Still, I think they see through the game-like aspect “respectability,” and they treat love playfully, favoring neither priggishness nor repression, but also not sanctioning complete license. In the second act, we will see the Comendador’s viciously serious attitude towards this game: he sees women as objects, and supposes that “lower-class women have no honor.” For him, that is, honor is purely a matter of rank.

It seems that the bet placed by three characters on whether or not love exists is important. The Comendador and Frondoso display different ways of expressing “love.” The former is selfish and rapacious, while the latter shows much more courtesy even though he is a peasant. The Comendador takes advantage of his martial status—he treats civil life as if it were a war.

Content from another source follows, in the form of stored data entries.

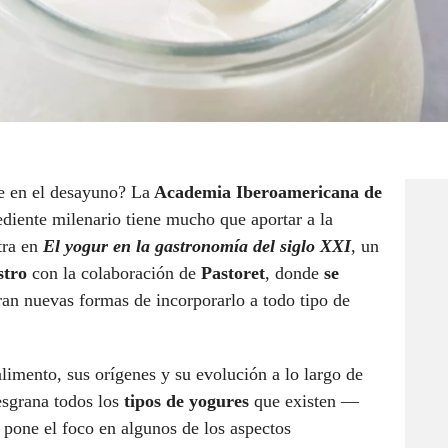
e en el desayuno? La
Academia Iberoamericana de
rediente milenario tiene mucho que aportar a la
ra en
El yogur en la gastronomía del siglo XXI
, un
stro
con la colaboración de
Pastoret
, donde
se
an nuevas formas de incorporarlo a todo tipo de
alimento, sus orígenes y su evolución a lo largo de
esgrana todos los
tipos de yogures
que existen —
pone el foco en algunos de los aspectos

The Comendador, having been defeated by the kings of Aragon , turns his tyranny back upon Fuente Ovejuna, spoiling the wedding of Frondoso and Laurencia. The Comendador has lost everyone’s respect because of what he did to Laurencia already; he asserts the ancient chivalric values in a perverted way—rank above everything, with military glory covering for any number of offenses. His values are fundamentally confused—honor has become an empty word for him. The community of Fuente Ovejuna is tightly knit, and everyone asks everyone else’s blessings.

There is a contrast between the two peasants Frondoso and Mengo, but either way the whole community will have to stick together if they are to overcome the Comendador’s violent arrogance. We notice that the kings of Aragon are unifying Spain and asserting central royal authority over ancient feudal prerogative. In the view of Lope de Vega, it is the kings of Aragon who will show respect for Spain’s ordinary people, whereas feudalists like the Comendador obey only their own selfish whims.

The marriage quickly turns into a funeral-like spectacle, with Frondoso and Laurencia carried off to prison. Then there’s a renewal of male honor, spurred on by women’s insults—if the men “act like women,” the women will have to take the place of the men, becoming Amazons or even Bacchantes. That change, says Laurencia, will astound the world—a revolution. The men respond. We then see what Bakhtin might call a “carnivalesque” overturning of the local order, with the Comendador and his henchmen being barbarously, if somewhat comically and suggestively, slain. The women take part in the whole thing—there’s a community barbecue of those who represent unjust feudal authority, and a symbolic emasculation of men like Guzman who use chivalric language and expectations to further their selfish desires. But Lope de Vega isn’t interested in “permanent revolution”—the rioting takes place in the name of adherence to Ferdinand and Isabella, not just local honor (though that’s part of it). It takes place, in other words, in favor of establishing Spain as a centrally controlled, unified kingdom. The law must therefore be invoked to adjudicate the disorder in Fuente Ovejuna. But the community sticks together—the only way they can survive since otherwise there would have to be a sacrificial peasant to offer up to the principle of rank and authority. The peasants respond with humor to the tortures that Ferdinand’s Judge visits on them. Their willingness to suffer actively may remind us of Christ’s active suffering in the Gospel narratives. Ferdinand wisely decides not to destroy the whole town, but rather to pardon them all since they are loyal, and he takes paternal responsibility for them. The townspeople have rejected an oppressive and petty order in favor of a gracious royal couple, Ferdinand and Isabella, who with their marriage united Castile and Aragon and who understand that centralized state power must go hand in hand with acknowledgment of the common people’s dignity.